## [What to produce]
All of the lines below should be printed again exactly as they are.

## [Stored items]
• • • •
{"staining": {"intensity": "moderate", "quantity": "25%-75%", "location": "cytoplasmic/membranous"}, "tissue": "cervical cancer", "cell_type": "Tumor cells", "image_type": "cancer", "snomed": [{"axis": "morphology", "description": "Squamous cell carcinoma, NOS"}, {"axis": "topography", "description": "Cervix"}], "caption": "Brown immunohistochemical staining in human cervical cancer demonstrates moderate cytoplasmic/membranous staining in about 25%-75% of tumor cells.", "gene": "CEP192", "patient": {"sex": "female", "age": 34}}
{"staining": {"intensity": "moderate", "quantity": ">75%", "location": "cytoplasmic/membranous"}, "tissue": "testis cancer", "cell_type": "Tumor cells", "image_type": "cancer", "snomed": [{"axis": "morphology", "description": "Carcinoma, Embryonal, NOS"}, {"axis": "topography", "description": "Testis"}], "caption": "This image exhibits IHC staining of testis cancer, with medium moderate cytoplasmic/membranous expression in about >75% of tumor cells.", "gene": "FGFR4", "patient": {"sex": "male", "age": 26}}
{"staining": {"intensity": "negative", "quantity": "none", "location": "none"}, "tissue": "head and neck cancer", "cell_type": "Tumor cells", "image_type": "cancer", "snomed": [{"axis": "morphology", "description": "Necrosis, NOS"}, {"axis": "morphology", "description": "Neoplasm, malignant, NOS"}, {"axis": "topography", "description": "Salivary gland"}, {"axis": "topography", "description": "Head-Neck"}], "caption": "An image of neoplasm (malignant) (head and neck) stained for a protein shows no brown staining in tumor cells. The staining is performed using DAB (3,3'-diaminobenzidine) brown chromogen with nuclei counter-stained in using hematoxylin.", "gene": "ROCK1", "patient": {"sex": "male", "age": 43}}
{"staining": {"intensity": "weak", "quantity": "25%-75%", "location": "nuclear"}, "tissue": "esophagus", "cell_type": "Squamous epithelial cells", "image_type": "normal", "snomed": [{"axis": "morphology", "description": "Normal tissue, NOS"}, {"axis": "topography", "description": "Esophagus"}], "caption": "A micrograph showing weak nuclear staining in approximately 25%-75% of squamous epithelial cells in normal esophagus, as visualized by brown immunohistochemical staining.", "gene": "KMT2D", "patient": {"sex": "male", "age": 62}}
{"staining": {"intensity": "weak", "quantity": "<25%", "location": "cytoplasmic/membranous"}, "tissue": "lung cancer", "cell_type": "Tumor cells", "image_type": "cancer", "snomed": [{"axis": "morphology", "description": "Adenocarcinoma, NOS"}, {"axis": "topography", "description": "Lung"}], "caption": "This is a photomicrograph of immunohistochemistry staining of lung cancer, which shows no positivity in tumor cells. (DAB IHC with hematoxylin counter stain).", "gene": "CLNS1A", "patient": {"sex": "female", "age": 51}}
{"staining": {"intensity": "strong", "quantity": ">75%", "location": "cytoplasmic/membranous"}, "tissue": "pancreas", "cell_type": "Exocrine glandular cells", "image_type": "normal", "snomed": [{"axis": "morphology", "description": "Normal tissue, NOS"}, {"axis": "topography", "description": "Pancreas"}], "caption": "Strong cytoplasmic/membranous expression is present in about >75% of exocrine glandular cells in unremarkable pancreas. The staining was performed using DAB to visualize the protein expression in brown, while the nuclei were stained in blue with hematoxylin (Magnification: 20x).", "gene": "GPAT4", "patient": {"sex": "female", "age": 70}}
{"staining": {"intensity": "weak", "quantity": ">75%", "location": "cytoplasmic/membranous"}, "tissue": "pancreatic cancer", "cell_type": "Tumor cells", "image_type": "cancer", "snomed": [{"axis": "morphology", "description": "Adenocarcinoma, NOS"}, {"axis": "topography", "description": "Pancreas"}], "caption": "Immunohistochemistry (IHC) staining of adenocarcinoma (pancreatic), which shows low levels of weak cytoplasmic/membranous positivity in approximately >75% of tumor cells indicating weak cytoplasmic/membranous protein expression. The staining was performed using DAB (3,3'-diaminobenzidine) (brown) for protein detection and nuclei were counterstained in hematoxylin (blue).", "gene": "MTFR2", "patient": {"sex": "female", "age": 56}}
• • • •
## [Answer below]
{"staining": {"intensity": "moderate", "quantity": "25%-75%", "location": "cytoplasmic/membranous"}, "tissue": "cervical cancer", "cell_type": "Tumor cells", "image_type": "cancer", "snomed": [{"axis": "morphology", "description": "Squamous cell carcinoma, NOS"}, {"axis": "topography", "description": "Cervix"}], "caption": "Brown immunohistochemical staining in human cervical cancer demonstrates moderate cytoplasmic/membranous staining in about 25%-75% of tumor cells.", "gene": "CEP192", "patient": {"sex": "female", "age": 34}}
{"staining": {"intensity": "moderate", "quantity": ">75%", "location": "cytoplasmic/membranous"}, "tissue": "testis cancer", "cell_type": "Tumor cells", "image_type": "cancer", "snomed": [{"axis": "morphology", "description": "Carcinoma, Embryonal, NOS"}, {"axis": "topography", "description": "Testis"}], "caption": "This image exhibits IHC staining of testis cancer, with medium moderate cytoplasmic/membranous expression in about >75% of tumor cells.", "gene": "FGFR4", "patient": {"sex": "male", "age": 26}}
{"staining": {"intensity": "negative", "quantity": "none", "location": "none"}, "tissue": "head and neck cancer", "cell_type": "Tumor cells", "image_type": "cancer", "snomed": [{"axis": "morphology", "description": "Necrosis, NOS"}, {"axis": "morphology", "description": "Neoplasm, malignant, NOS"}, {"axis": "topography", "description": "Salivary gland"}, {"axis": "topography", "description": "Head-Neck"}], "caption": "An image of neoplasm (malignant) (head and neck) stained for a protein shows no brown staining in tumor cells. The staining is performed using DAB (3,3'-diaminobenzidine) brown chromogen with nuclei counter-stained in using hematoxylin.", "gene": "ROCK1", "patient": {"sex": "male", "age": 43}}
{"staining": {"intensity": "weak", "quantity": "25%-75%", "location": "nuclear"}, "tissue": "esophagus", "cell_type": "Squamous epithelial cells", "image_type": "normal", "snomed": [{"axis": "morphology", "description": "Normal tissue, NOS"}, {"axis": "topography", "description": "Esophagus"}], "caption": "A micrograph showing weak nuclear staining in approximately 25%-75% of squamous epithelial cells in normal esophagus, as visualized by brown immunohistochemical staining.", "gene": "KMT2D", "patient": {"sex": "male", "age": 62}}
{"staining": {"intensity": "weak", "quantity": "<25%", "location": "cytoplasmic/membranous"}, "tissue": "lung cancer", "cell_type": "Tumor cells", "image_type": "cancer", "snomed": [{"axis": "morphology", "description": "Adenocarcinoma, NOS"}, {"axis": "topography", "description": "Lung"}], "caption": "This is a photomicrograph of immunohistochemistry staining of lung cancer, which shows no positivity in tumor cells. (DAB IHC with hematoxylin counter stain).", "gene": "CLNS1A", "patient": {"sex": "female", "age": 51}}
{"staining": {"intensity": "strong", "quantity": ">75%", "location": "cytoplasmic/membranous"}, "tissue": "pancreas", "cell_type": "Exocrine glandular cells", "image_type": "normal", "snomed": [{"axis": "morphology", "description": "Normal tissue, NOS"}, {"axis": "topography", "description": "Pancreas"}], "caption": "Strong cytoplasmic/membranous expression is present in about >75% of exocrine glandular cells in unremarkable pancreas. The staining was performed using DAB to visualize the protein expression in brown, while the nuclei were stained in blue with hematoxylin (Magnification: 20x).", "gene": "GPAT4", "patient": {"sex": "female", "age": 70}}
{"staining": {"intensity": "weak", "quantity": ">75%", "location": "cytoplasmic/membranous"}, "tissue": "pancreatic cancer", "cell_type": "Tumor cells", "image_type": "cancer", "snomed": [{"axis": "morphology", "description": "Adenocarcinoma, NOS"}, {"axis": "topography", "description": "Pancreas"}], "caption": "Immunohistochemistry (IHC) staining of adenocarcinoma (pancreatic), which shows low levels of weak cytoplasmic/membranous positivity in approximately >75% of tumor cells indicating weak cytoplasmic/membranous protein expression. The staining was performed using DAB (3,3'-diaminobenzidine) (brown) for protein detection and nuclei were counterstained in hematoxylin (blue).", "gene": "MTFR2", "patient": {"sex": "female", "age": 56}}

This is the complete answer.